“We are staging this sit-in because the government didn’t fulfill the commitment it made in 2006 to build houses for people affected by the dam,” Ezzedine Jaafar said by telephone from the town of Al-Damer, around 300km north of Khartoum.
“In 2007, the water destroyed the houses of these people, and now they live in a bad situation. We tried to communicate with government authorities about this … But we haven’t received any response,” he added.
Witnesses said around 1 000 people had joined the sit-it, held close to the main government building in Al-Damer, and that they were surrounded by police.

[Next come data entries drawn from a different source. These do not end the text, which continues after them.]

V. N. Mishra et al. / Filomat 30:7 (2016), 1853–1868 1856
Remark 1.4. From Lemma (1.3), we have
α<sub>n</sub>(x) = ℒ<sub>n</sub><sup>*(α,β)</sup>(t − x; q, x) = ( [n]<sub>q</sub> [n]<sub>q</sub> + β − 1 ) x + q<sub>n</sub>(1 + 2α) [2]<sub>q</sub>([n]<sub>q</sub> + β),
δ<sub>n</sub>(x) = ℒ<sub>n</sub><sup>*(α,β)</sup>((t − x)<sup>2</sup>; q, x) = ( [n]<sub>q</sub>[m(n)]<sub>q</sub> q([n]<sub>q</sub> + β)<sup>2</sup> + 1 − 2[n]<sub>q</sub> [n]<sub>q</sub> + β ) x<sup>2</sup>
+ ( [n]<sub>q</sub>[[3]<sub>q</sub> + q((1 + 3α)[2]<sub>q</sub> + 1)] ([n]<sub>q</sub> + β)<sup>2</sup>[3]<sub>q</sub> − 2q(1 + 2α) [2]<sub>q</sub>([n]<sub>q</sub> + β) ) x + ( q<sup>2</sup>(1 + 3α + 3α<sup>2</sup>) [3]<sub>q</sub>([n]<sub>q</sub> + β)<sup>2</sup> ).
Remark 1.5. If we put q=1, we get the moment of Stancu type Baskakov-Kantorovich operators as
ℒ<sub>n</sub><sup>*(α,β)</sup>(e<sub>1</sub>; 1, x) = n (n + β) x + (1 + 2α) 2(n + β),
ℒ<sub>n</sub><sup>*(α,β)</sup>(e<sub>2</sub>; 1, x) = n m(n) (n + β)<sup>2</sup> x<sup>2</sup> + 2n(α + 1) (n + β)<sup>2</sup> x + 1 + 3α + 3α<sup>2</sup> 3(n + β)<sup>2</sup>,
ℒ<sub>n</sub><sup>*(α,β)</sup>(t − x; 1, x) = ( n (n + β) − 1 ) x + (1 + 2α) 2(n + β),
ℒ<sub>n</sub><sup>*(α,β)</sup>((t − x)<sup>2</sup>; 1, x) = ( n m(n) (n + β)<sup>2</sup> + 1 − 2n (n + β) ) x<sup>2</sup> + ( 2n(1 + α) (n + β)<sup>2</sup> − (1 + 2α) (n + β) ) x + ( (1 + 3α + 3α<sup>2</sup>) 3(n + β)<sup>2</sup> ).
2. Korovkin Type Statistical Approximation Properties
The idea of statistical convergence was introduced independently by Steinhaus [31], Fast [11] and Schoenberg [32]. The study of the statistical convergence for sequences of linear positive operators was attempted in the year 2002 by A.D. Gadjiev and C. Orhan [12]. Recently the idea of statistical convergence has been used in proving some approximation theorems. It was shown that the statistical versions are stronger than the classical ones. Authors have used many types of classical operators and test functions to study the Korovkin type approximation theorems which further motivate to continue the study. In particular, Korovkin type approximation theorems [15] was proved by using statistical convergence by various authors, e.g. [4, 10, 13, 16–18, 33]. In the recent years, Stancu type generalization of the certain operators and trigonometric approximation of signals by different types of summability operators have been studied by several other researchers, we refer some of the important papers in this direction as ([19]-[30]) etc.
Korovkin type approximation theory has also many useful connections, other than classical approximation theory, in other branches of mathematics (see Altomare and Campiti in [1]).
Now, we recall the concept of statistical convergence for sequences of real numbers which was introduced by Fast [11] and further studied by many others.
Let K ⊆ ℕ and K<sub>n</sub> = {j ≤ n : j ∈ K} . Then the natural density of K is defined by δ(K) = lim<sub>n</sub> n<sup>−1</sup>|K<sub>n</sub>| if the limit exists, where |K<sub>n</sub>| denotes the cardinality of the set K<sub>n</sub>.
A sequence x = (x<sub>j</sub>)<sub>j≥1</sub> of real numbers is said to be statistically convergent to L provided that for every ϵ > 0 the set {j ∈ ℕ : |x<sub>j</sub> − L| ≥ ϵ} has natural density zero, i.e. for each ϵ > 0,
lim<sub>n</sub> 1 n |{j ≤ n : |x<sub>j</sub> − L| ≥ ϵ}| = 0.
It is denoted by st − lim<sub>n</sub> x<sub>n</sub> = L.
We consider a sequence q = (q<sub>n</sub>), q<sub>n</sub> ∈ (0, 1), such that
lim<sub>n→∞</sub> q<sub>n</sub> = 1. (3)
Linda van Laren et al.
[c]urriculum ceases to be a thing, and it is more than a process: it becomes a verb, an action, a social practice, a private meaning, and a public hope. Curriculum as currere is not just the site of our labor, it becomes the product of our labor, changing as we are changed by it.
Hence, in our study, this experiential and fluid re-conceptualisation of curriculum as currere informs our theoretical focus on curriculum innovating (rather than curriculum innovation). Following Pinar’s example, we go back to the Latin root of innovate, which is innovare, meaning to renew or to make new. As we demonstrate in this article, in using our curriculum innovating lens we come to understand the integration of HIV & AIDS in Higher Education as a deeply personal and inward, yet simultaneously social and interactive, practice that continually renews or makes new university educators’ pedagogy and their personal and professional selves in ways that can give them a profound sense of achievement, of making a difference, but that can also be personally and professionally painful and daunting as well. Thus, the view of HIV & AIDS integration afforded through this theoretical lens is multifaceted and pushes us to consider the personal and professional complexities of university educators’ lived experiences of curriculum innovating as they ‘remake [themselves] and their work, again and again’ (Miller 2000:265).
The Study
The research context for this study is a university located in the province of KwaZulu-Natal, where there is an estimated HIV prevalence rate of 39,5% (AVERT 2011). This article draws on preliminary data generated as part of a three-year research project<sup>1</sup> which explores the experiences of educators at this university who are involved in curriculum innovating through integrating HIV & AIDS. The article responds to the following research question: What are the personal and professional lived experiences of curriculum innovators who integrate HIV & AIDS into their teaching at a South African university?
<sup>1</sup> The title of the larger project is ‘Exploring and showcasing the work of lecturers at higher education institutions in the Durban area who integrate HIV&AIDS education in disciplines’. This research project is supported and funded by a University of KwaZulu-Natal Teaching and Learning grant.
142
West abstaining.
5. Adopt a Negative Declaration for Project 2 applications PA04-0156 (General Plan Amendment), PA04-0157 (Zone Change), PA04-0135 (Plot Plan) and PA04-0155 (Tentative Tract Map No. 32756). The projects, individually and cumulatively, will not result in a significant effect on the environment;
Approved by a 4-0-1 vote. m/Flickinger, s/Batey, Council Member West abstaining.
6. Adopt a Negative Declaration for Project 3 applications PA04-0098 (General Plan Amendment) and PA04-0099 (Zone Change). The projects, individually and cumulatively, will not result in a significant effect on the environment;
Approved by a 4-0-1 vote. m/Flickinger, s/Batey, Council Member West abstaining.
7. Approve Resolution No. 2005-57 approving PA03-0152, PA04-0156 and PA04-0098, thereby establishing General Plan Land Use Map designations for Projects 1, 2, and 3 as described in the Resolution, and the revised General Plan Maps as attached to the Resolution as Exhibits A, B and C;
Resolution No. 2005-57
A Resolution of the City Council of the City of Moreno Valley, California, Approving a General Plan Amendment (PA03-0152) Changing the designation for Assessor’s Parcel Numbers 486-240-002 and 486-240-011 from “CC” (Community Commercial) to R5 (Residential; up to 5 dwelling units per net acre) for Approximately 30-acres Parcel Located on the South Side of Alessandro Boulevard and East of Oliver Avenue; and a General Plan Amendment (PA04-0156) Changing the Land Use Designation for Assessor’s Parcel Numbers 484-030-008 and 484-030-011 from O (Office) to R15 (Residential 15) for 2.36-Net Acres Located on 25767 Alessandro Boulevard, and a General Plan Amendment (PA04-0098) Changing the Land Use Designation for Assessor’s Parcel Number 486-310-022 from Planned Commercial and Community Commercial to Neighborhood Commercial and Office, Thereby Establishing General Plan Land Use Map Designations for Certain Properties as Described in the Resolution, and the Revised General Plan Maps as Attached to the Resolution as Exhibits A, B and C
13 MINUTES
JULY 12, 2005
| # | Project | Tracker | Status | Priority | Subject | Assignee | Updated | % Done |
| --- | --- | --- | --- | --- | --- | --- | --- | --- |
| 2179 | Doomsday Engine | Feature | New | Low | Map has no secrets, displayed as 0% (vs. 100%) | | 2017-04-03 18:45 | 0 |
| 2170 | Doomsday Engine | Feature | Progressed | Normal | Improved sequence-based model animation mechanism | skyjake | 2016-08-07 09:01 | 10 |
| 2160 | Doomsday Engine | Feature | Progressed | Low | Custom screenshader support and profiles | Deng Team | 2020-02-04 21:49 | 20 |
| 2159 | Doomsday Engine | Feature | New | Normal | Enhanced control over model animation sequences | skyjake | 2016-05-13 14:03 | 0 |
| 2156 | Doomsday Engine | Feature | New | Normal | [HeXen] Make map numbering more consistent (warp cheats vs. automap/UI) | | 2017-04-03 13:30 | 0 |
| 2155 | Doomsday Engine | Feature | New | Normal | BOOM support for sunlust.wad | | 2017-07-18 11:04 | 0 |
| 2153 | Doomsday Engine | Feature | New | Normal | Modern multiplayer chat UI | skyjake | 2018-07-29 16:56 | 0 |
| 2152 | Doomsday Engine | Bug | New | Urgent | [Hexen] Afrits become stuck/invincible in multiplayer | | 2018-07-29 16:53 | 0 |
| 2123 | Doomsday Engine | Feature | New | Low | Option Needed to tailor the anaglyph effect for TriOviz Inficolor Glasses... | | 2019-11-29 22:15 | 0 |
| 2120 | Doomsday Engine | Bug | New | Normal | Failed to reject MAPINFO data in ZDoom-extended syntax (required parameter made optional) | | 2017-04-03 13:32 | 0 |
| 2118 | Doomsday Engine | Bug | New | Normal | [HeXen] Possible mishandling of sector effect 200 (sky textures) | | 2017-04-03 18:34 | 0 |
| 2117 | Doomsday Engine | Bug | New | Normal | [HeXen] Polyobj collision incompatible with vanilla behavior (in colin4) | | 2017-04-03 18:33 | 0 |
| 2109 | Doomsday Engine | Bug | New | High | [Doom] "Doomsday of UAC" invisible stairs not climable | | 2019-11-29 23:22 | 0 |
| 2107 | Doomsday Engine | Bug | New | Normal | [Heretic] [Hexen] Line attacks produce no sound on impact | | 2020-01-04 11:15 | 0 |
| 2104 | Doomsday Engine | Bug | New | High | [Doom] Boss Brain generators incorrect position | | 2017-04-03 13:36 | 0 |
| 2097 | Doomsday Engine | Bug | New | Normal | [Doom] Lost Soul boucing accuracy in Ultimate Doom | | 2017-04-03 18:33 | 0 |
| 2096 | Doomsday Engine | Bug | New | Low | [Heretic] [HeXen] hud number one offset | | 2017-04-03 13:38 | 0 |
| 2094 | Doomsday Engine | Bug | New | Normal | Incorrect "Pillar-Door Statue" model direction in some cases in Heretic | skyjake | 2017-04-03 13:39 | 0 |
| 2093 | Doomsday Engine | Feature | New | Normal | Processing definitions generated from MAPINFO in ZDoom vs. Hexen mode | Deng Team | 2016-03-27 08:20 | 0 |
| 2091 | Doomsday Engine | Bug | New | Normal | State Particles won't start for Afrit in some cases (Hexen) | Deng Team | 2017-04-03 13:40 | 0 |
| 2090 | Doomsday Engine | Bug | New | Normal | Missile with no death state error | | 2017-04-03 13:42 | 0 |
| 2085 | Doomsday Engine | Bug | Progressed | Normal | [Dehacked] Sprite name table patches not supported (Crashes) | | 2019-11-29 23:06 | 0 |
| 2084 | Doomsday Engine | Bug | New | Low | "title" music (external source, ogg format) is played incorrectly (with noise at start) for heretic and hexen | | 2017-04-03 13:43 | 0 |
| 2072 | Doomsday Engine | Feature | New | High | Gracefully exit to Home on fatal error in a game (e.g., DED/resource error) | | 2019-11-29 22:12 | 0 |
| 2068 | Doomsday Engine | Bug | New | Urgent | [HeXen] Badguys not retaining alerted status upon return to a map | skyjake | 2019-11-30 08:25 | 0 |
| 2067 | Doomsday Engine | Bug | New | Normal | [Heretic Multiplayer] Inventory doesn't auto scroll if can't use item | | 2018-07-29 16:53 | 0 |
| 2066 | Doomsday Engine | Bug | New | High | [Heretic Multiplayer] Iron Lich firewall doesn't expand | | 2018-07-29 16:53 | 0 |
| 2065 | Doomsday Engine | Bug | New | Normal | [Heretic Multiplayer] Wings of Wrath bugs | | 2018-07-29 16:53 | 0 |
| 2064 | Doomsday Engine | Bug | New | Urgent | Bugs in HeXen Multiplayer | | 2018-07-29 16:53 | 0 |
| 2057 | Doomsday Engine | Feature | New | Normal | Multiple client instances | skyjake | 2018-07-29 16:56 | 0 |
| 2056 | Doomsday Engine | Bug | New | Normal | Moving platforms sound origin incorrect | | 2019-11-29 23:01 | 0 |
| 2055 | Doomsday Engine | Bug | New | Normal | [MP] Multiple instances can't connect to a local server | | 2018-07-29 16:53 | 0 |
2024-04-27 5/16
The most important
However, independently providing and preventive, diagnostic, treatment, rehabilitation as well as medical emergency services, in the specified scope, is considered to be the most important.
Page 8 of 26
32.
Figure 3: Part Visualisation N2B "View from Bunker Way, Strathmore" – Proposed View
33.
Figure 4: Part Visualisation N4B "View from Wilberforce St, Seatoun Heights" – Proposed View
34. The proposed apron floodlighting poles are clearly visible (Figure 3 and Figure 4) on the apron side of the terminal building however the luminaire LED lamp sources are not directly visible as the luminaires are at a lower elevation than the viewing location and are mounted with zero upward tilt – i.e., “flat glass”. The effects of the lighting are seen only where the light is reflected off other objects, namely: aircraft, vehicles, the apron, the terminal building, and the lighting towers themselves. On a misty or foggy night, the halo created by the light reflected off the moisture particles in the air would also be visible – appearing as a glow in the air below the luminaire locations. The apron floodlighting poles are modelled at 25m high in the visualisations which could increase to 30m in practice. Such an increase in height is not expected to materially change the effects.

Completed in 2009 at a cost of more than $2bn, the Chinese-built Merowe dam doubled Sudan’s power generation capacity.
But it also displaced 15 000 families, who were ordered to leave their homes three years ago to make way for the dam and the huge reservoir that formed behind it.
Violent protests by villagers opposed to the dam broke out in 2006, in which three people were killed and dozens injured.
Khartoum sits on the confluence of the Blue and White Niles, and the government has aggressively sought to tap the power of its Nile waters – a valuable resource that could help to offset the loss of southern oil revenues.
Officials say the $400m project to heighten the Roseires dam in Blue Nile state, near the Ethiopian border, that is due for completion next June will create 1.3m ha of farmland.
But experts warn of the social and environmental costs of such projects, with the raising of the Roseires dam expected to lead to the dislocation of another 22 000 families.